[tor-talk] So what about Pirate Browser?

Roger Dingledine arma at mit.edu
Sat Aug 10 18:54:57 UTC 2013


On Sat, Aug 10, 2013 at 07:29:39PM +0000, Matthew Finkel wrote:
> The one thing I always think about when I hear about the comparison of
> censorship circumvention vs. anonymity[0] is something I once heard (maybe
> from Jake or Roger, I apologies for not having a citation),

Jake and I tried to emphasize the "censorship implies surveillance"
meme in our 28c3 talk.

> Assuming I recall the basis of the quote correctly, this is an extremely
> important idea that must be understood when dealing with censorship.
> Going back to the PirateBrowser, if they are stripping out all of the
> fantastic work Mike has done to preserve a users Anonymity (and the
> packaging Erinn has done) and they replace it with Portable Firefox, I
> don't think it can reach the full potential of "No more censorship!"
> that they proclaim.

Right.
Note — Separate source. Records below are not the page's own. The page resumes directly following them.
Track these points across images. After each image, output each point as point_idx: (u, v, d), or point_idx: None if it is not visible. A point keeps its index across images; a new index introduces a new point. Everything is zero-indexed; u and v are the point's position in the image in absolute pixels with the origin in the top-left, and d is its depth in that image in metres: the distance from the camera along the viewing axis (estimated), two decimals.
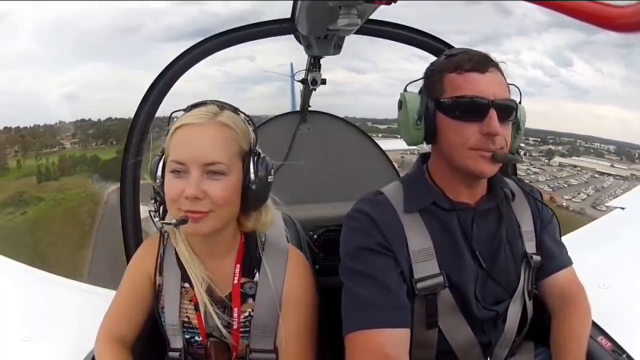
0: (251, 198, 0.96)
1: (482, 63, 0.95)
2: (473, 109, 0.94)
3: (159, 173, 0.96)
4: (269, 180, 0.97)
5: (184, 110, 0.98)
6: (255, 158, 0.96)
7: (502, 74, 1.00)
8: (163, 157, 0.96)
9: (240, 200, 0.96)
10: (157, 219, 0.97)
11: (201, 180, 0.90)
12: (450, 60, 0.98)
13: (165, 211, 0.99)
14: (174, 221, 0.91)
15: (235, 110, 0.99)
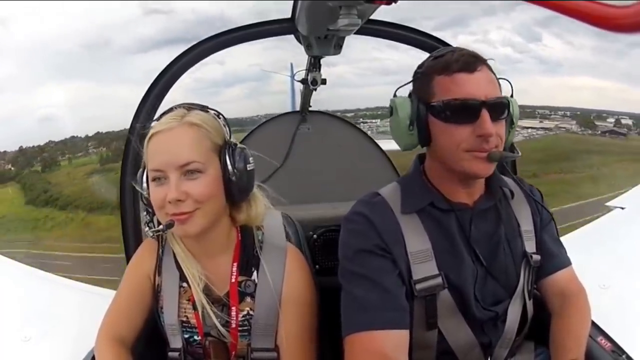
0: (234, 190, 0.97)
1: (470, 62, 0.93)
2: (465, 112, 0.93)
3: (145, 185, 0.98)
4: (248, 169, 0.98)
5: (156, 120, 1.00)
6: (231, 150, 0.97)
7: (492, 70, 0.98)
8: (145, 169, 0.99)
9: (224, 194, 0.97)
10: (146, 228, 1.00)
11: (180, 182, 0.92)
12: (438, 62, 0.97)
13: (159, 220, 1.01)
14: (161, 227, 0.93)
15: (204, 108, 1.01)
I expect they're going to have a real challenge teaching
their users about what they're getting and what they're not getting. I
appreciate the experiment and want to see how it goes -- but that said,
we should keep an eye out for sentences that start with "And since you're
using Tor", since a downside for the Tor world could be that they start
mis-educating other Tor users.

As an aside, we already experience this mis-education in the context
of for-profit VPN companies, where they compete to see who can write
"100% guaranteed bulletproof encryption" in the blinkiest font on their
websites, whereas Tor instead works to explain that some parts of the
protocol provide encryption and others don't:
https://svn.torproject.org/svn/projects/articles/circumvention-features.html#7

> However, I do think it is worth it to look at what
> magic they use in Iran and North Korea. Is it more than using Tor and a
> hidden service?

I assume they just assume that Tor magically gets around all censorship,
and haven't explored any further than that. Happy to be shown wrong.